July 10, 2008 - Issue 285
The Twenty-Ninth NBUF Convention:
The Next Generation Taking The Lead
Worrill’s World
By Dr. Conrad Worrill, PhD
lackCommentator.com Columnist

The National Black United Front (NBUF) is preparing for our Twenty-ninth Annual National Convention to be held in Detroit, Michigan from July 17-20, 2007. This year we are hosted by two institutions, the Alkebulan Village located at 7701 Harper and the Timbuktu Academy of Science and Technology located at 10800 East Canfield. Our convention theme this year is: Passing the Torch: Preparing Youth for Leadership.

Time has a way of moving forward and itís hard to believe that NBUF has been in existence for twenty-nine years. It is a remarkable achievement that a Black Movement organization made up of committed volunteers, with limited resources, has survived and continues to grow and develop.

NBUF grew out of the spirit of the 1960s and 70s when African people in this country were aggressively organizing around numerous issues. The activism of the Civil Rights Movement and its challenges against legal segregation was a spark that set off the mass motion of African people in America.

The mobilization and organizing of the Civil Rights Movement transitioned into the Black Power Phase of our movement in the late 1960s sparking the renewed call for Pan Africanism and Black Nationalism.

Through the disruptive tactics of the United States Government and its counterintelligence programs (COINTEL PRO), the Black Liberation Movement in America suffered serious setbacks. Many leading activists and organizers were arrested and convicted on false charges, and continue to remain locked up, as political prisoners. Others were assassinated, such as Malcolm X, Dr. King, Fred Hampton, and Mark Clark.

By the late 1970s, the Black Liberation Movement was in serious disarray. This stimulated numerous leading Black activists, organizers, and leaders to convene a series of meetings. Twice during the latter years of the 1970s (1976-1977), in Brooklyn, New York, several organizations attempted to bridge the gap of ideological disunity among the various forces in the Black Movement and formulate a United Front.

Many of the members of NBUF can remember the all-day meetings held in the East in an attempt at national unity. But the commitment, positions, and images of most forces were fixed. The mistrust and apprehensions of the past years lingered in the memories of most participants.

However, a core group of participants, in these meetings from around the country, agreed that it was urgent that a call be made to convene the founding convention of the National Black United Front / NBUF.

The founding convention was held in Brooklyn, New York at the Old Armory in June of 1980. More than 1,000 activists from thirty-four states and five foreign countries participated in this four day convention. Rev. Herbert Daughtry was elected interim National Chairman and we approved a draft of the Constitution and By Laws. I succeeded Rev. Daughtry as Chairman in 1985.

At the second national convention, once again, held in Brooklyn in July of 1981, NBUF ratified a permanent Constitution, By Laws, and leadership structure. NBUF Chapters emerged across the country in Philadelphia, Atlanta, Washington D. C., Raleigh, Greensboro, Mississippi, Houston, Dallas, Kansas City, St. Louis, Portland, Seattle, the Bay Area, Muskegon, Lansing, Detroit, New York, New Jersey, Milwaukee, Memphis, and Chicago.

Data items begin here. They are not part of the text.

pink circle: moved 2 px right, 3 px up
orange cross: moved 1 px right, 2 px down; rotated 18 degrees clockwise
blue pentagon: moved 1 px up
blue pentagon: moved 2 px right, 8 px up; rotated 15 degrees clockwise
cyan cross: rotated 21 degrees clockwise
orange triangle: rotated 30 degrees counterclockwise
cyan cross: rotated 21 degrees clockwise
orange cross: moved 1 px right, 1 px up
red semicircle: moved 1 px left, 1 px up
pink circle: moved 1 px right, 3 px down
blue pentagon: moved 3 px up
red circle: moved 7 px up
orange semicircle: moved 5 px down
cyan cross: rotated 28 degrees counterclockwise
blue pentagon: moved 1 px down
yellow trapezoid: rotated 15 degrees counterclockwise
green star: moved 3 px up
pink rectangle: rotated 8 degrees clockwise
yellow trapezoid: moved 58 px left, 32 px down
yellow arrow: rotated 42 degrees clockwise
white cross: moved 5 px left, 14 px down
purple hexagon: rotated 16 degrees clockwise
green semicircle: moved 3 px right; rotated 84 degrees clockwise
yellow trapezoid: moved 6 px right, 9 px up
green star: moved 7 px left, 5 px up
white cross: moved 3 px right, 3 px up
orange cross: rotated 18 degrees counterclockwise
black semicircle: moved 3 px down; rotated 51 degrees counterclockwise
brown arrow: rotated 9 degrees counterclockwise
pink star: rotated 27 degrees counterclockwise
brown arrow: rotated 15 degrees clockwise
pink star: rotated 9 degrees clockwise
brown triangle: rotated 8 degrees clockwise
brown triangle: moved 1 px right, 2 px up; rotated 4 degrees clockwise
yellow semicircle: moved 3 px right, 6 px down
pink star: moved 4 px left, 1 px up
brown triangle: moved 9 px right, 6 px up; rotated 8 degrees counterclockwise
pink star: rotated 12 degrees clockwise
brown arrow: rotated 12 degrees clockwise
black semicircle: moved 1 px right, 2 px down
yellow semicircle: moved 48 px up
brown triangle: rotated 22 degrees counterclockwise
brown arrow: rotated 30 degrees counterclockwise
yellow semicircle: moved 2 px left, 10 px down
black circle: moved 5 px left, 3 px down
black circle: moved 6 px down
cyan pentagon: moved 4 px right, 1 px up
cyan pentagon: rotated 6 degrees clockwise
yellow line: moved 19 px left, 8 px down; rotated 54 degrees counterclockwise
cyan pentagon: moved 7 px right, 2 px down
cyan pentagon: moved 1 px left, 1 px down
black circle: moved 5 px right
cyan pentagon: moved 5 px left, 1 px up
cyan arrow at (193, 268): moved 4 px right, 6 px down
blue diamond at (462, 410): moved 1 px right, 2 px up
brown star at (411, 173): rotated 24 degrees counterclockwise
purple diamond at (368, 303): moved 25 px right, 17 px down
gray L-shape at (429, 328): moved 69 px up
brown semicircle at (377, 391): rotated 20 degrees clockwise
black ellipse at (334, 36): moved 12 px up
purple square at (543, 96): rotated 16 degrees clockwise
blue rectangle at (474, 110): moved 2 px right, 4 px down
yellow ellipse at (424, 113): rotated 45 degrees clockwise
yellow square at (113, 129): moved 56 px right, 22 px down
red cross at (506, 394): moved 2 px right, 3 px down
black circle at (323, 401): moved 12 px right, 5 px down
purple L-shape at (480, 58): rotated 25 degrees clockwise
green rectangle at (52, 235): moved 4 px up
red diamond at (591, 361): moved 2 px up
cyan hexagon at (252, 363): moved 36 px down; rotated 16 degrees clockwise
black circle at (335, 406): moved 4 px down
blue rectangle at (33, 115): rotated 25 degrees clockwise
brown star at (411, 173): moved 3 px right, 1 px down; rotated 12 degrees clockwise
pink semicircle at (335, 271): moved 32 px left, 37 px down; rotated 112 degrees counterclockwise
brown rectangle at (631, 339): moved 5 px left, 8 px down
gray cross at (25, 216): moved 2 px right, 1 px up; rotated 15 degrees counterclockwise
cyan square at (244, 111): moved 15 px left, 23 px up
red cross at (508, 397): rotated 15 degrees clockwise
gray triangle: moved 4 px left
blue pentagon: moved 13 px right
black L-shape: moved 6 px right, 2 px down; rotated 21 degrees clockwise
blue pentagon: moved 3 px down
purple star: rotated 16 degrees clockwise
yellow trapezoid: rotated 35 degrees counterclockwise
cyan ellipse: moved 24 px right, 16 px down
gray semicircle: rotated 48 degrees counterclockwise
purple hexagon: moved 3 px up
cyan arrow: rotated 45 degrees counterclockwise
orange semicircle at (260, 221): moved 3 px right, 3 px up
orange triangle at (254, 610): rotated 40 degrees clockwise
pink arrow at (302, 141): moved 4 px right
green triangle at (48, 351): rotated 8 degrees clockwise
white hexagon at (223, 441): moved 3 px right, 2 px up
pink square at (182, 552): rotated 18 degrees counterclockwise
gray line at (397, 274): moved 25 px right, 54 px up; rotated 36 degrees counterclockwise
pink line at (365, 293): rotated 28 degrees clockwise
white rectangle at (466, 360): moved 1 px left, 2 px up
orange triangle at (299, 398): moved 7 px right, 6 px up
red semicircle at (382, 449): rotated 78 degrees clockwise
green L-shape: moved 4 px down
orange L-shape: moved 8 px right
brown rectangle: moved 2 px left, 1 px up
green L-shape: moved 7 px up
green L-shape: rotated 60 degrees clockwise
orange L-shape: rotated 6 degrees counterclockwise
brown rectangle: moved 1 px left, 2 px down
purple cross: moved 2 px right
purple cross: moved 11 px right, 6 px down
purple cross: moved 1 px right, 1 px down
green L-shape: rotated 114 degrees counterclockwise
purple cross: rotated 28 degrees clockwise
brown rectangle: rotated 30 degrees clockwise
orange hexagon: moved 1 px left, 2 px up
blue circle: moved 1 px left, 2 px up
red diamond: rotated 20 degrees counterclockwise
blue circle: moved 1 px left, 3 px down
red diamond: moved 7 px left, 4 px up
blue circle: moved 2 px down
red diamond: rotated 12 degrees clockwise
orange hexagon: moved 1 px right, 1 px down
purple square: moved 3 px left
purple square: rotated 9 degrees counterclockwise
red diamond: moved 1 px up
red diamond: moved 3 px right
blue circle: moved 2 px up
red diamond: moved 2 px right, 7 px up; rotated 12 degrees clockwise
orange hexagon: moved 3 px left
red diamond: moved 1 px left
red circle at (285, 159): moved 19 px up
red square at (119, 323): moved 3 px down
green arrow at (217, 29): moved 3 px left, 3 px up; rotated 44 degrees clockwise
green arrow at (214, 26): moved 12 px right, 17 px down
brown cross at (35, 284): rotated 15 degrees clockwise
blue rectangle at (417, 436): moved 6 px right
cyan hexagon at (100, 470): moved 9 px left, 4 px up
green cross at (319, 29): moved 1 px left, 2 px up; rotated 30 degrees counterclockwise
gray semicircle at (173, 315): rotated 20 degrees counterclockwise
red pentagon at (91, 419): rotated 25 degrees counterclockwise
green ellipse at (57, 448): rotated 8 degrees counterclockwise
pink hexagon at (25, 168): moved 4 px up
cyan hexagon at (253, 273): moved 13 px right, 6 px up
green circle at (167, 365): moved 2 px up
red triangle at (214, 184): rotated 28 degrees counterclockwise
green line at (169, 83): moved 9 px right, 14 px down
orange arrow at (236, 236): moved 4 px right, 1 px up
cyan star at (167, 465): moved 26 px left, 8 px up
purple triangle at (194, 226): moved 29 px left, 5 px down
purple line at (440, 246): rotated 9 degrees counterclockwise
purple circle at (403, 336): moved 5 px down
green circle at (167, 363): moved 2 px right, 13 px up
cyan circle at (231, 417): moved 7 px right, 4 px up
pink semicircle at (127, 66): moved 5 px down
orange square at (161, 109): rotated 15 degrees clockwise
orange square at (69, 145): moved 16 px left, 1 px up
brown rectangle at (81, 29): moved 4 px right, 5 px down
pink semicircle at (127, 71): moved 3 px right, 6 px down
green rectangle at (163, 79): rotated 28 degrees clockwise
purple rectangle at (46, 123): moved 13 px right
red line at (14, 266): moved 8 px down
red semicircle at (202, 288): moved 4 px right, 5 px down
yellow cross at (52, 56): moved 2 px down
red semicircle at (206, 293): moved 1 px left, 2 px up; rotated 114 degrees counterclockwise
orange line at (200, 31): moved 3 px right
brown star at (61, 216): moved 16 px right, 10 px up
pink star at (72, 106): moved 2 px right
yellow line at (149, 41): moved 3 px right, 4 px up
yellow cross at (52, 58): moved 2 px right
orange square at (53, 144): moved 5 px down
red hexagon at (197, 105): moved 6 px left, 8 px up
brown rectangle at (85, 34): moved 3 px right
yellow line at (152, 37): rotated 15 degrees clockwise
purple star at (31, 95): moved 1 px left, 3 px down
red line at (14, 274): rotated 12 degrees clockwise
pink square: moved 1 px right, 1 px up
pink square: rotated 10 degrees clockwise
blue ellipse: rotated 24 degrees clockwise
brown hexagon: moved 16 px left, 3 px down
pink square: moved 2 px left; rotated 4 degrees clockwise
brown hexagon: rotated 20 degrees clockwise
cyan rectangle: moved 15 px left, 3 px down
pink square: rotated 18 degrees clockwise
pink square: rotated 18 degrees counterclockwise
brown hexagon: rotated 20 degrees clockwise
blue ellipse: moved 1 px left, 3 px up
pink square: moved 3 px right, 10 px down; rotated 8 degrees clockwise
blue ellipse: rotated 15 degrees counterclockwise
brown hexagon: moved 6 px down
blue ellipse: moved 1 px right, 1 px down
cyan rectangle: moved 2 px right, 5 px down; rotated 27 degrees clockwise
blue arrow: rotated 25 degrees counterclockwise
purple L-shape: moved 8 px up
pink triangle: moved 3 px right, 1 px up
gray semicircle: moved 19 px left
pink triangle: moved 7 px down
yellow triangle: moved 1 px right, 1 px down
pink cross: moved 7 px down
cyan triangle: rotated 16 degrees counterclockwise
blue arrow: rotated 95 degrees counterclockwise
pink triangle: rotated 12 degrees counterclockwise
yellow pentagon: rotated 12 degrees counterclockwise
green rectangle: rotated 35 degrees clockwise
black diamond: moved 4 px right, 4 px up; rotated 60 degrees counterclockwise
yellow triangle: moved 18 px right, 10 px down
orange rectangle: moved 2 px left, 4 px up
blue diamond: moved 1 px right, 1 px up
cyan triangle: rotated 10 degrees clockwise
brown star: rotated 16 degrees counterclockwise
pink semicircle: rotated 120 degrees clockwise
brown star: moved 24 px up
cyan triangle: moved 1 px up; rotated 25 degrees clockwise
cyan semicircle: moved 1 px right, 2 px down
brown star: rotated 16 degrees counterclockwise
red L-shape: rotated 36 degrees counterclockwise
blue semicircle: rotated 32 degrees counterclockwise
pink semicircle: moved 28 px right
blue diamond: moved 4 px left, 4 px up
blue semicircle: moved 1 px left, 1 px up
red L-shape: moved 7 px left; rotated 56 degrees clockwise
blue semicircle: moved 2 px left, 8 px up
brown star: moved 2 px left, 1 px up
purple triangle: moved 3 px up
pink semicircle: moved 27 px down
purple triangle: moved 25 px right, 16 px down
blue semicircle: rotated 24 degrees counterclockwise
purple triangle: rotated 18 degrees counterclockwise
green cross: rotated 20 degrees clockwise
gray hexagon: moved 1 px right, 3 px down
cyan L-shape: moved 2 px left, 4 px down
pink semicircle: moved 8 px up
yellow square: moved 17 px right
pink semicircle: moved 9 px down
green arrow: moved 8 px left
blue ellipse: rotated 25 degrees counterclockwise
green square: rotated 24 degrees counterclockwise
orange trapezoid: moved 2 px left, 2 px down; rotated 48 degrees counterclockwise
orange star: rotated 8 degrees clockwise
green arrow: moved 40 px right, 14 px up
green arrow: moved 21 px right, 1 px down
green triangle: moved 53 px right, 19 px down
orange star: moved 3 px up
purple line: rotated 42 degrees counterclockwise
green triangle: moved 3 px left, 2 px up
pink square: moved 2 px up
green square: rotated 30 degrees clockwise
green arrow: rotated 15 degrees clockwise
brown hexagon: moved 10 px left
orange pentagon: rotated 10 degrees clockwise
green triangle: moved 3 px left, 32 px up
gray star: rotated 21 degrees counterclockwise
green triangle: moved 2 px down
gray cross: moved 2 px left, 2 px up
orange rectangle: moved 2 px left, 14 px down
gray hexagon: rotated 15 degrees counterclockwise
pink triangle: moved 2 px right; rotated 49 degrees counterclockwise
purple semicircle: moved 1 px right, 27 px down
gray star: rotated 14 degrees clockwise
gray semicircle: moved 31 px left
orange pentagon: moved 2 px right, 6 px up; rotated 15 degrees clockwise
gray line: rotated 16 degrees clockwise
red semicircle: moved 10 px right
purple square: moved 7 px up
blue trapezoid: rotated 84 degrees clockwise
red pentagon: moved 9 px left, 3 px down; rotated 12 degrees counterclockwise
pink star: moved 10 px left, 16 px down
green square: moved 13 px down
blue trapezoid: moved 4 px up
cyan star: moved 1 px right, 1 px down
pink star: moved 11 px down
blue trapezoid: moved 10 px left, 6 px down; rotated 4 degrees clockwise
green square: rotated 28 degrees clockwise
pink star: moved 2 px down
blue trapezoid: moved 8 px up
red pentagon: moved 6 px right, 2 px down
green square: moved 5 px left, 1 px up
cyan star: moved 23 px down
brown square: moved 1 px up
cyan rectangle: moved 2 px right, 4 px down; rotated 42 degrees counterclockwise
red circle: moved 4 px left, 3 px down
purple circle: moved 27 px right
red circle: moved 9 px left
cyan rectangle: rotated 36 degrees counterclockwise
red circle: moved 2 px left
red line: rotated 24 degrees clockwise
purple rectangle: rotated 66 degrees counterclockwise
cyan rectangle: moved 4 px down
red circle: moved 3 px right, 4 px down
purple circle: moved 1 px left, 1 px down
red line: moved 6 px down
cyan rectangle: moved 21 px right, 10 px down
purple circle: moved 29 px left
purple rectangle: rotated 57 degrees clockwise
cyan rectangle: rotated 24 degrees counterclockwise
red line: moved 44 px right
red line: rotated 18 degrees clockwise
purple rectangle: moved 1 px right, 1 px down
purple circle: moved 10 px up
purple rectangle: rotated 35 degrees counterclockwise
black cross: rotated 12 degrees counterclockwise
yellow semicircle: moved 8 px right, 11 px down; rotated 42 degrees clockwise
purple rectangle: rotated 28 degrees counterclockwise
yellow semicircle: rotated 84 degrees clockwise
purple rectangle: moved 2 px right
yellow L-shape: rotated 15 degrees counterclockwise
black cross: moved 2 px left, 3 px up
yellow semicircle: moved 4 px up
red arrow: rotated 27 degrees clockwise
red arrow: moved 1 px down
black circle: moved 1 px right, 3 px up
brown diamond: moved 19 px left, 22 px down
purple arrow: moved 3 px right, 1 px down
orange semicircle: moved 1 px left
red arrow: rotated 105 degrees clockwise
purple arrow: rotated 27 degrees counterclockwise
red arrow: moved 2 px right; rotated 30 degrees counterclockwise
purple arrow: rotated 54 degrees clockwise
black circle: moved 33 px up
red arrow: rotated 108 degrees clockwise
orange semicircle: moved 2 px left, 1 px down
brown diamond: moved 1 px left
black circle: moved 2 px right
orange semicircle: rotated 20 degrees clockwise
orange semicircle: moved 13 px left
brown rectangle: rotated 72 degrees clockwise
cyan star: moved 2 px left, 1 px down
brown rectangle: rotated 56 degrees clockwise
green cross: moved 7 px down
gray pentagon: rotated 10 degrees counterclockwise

Most of these chapters continue to function today― twenty-nine years later.

Over this twenty-nine year period, NBUF has organized around the following principles:

  • To struggle for self determination, liberation, and power for Black People in the United States.

  • To work in common struggle with African Liberation Movements and African people throughout the world.

  • To build a politically conscious, unified, committed, and effective Black mass movement.

  • To struggle to eliminate racism (including Zionism and Apartheid), sexism (the oppression, exploitation, and inequality of women), monopoly capitalism, colonialism, and neo-colonialism, imperialism, and national oppression.

  • To maintain strict political and financial independence of the National Black United Front.

  • To build unity and common struggle with oppressed peoples in the United States and throughout the world, as long as the best interest of people of African descent are not contradicted or compromised.

  • To continue to struggle to maximize the unity of the Black Liberation Movement and of people of African descent; to eliminate internal violence, character assassination, and self destruction; to establish a viable process to arbitrate all major conflicts within the Black Liberation Movement and the African community.

  • To continue the political/cultural revolution to create a new vision and value system and a new man, woman, and child based on the common struggle around the needs of the African majority.

NBUF believes that in order for Black people in America to become free, liberated, and independent, we must be organized. Therefore, we believe all Black people should join an organization that is working in the interest of our people. We believe that the National Black United Front is such an organization and we urge you to join us and participate in our Twenty-ninth Annual NBUF Convention.††

Thank you for coming out and helping NBUF in celebrating its twenty-ninth year. It is time to support the next generation who are taking the lead in the Black Liberation Movement.